Friday, 19 February 2010

Oktoberfest 2009

The next trip on our travel wish list was Oktoberfest - the German beer festival. Having worked in a German pub of the same name, I thought I was prepared for what was to come - but nothing could have prepared me for this weekend.


Dane and I flew to Munich on Friday the 18th of September to meet our tour group at the hostel in town. We settled in to our room around midday, so we headed to a nearby pub for some lunch. I LOVE German food. There is just so much of it, and its all about the meat and beer! Afterwards we headed for the train station and made our way to Dachau, the concentration camp. This place has a cloud hanging over it - just so much history, and pain. It is impossible not to feel it while you are walking around, looking at pictures of how it used to look, the people and what they were put through. We saw where they lived, and where they were killed... it was horrific. It was an incredibly heavy afternoon, but I wouldn't take back the experience...
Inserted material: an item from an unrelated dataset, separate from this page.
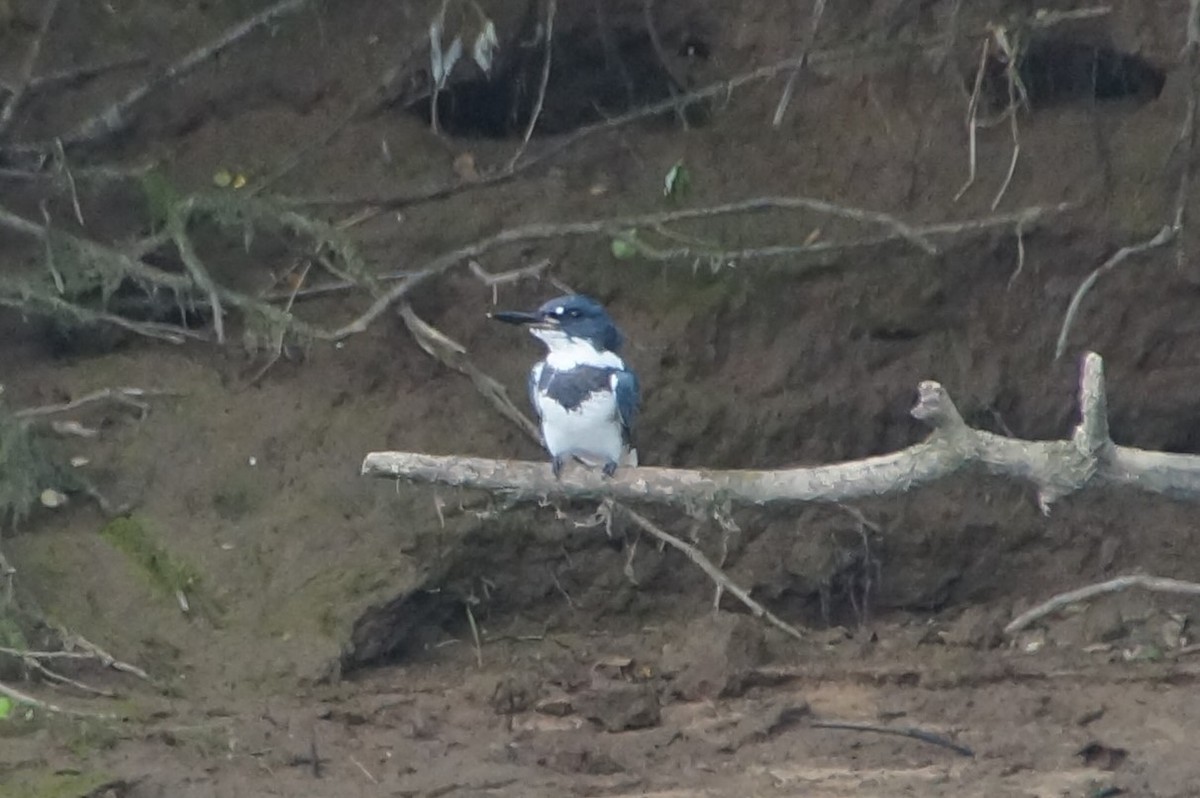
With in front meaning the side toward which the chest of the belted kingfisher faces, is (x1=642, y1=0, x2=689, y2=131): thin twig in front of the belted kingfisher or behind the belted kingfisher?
behind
To lighten the mood up, that evening we joined our tour group at this amazing beer garden. There were hundreds of long tables outside in the garden, and one long food/beer hut where you got your drinks etc - and everyone just sat outside drinking steins and getting to know one another. It was a relatively early night for Dane and I, as we wanted to be fresh for the next day - the Opening Ceremony.
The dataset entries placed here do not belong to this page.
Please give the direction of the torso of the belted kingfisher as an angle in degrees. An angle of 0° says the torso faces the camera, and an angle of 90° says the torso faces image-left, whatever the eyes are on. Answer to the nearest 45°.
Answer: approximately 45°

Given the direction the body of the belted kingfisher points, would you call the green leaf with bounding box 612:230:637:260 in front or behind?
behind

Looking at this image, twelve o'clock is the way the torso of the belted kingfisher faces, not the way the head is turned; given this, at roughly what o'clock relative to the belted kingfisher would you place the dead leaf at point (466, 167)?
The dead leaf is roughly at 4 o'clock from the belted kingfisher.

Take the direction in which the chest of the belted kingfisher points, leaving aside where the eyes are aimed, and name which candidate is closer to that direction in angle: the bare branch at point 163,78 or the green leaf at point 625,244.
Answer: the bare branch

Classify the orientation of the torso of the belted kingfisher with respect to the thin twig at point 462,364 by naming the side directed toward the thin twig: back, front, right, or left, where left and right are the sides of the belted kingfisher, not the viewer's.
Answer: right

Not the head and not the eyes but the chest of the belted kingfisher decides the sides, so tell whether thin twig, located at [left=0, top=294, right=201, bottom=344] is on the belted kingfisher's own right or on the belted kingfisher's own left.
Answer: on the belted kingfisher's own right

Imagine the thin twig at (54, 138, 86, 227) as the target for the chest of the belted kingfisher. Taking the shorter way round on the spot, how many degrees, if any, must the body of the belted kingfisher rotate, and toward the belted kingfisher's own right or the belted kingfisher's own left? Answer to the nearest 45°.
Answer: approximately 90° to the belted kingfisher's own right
It was a very early morning start for us - the beer halls were only opening at 10am, but in order to get into one, you had to be there at about 7am. When those doors opened it was like a stampede - people running over tables and benches, jumping over fences and pushing their way through the crowd to get in. Luckily for us, my friend Tori got there even earlier than we did and they secured a great table, which Dane and I tagged on to. Then the waiting really began - the first beer was only poured at 1pm, after the Mayor had made a speech and opened the first keg of the festival. We could buy food and soft drinks, and that was it. There were German guards walking all over the place making sure we weren't sleeping at our tables - it was quite scary!
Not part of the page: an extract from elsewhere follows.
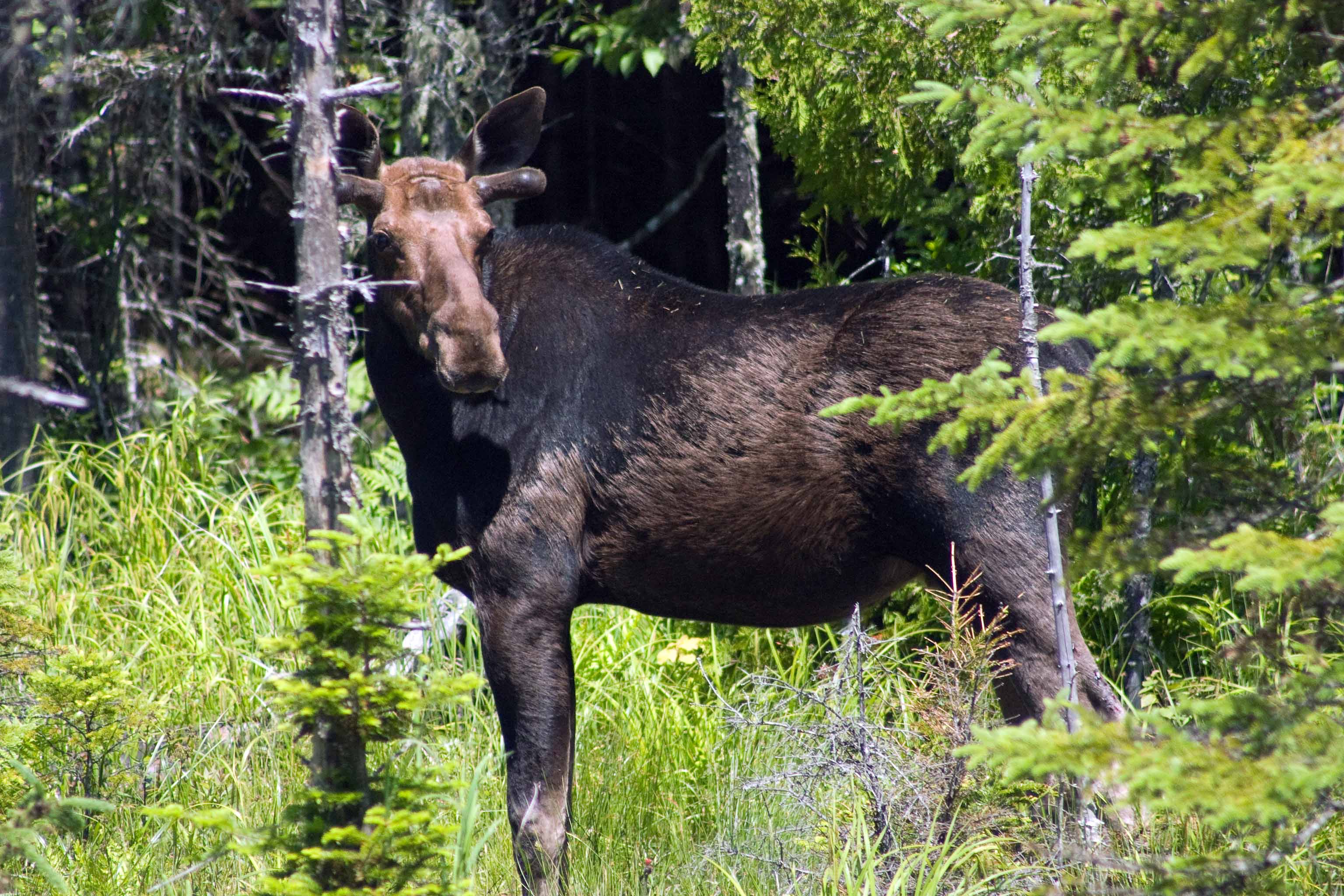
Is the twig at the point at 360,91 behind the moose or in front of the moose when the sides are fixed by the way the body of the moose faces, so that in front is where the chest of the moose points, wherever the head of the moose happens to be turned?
in front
When the first beer is poured, your beer maiden makes her way to your table and takes your order - bringing your whole tables order, about 12 -14 people's beers at one time. It is unbelievable how many steins they can carry at once. They mostly wear weight lifting gloves, and they walk around with whistles in their mouths to let people know they are coming - and boy, if you stand in their way, there is no stopping them from trampelling all over you to get past. It was definitely a sight to see! We stayed in the beer tent all afternoon, going through stein after stein - until beer o'clock was over for us and we headed out to see the other sights of the festival and other nearby pubs.


The next day was to be the same thing all over again. But, as Dane and I only had that last day there to visit the actual festival, we decided to spend the morning walking around the funfair section, eat pork knuckles and look for souveniers. Only later in the afternoon did we head towards a beer tent - a different one this time - and picked up from where we left off the day before. We found a few of our friends in the tent and joined them for a couple of steins. Sadly to say - my camera didn't make it out of the tent alive. Wearing sandals wasn't the smartest thing I have ever done, as people spill their beer everywhere and I slipped on the benches and fell on to my camera. So all photos are courtesy of, well, other people.


The next day was our last day in Munich, and we wanted to see some of the actual city and not just the beer festival, so we joined a free walking tour - which was one of the most interesting things I have ever been on. The tour guide's knowledge was amazing - he took us all through the town, and taught us about the history of the area, with a big focus on Nazi Germany.


He showed us the street where people were forced to salute to Hitler, and the alley they used to walk down instead as a silent protest to Hitler. He showed us a few buildings that were bombed by the allies, and the photos that they took of the city before the bombings, so that they could rebuild it to look exactly the same as before. It was really amazing.


After the walking tour it was airport time for us, and we joined the queue to other antipodeans making their way back to London from a very heavy weekend of drinking. Some had lost their pride and their dignity, others had lost their friends, and even more were missing their flight. I'm glad Dane and I made it a mixture of beer festival and history exploration - it was a great weekend!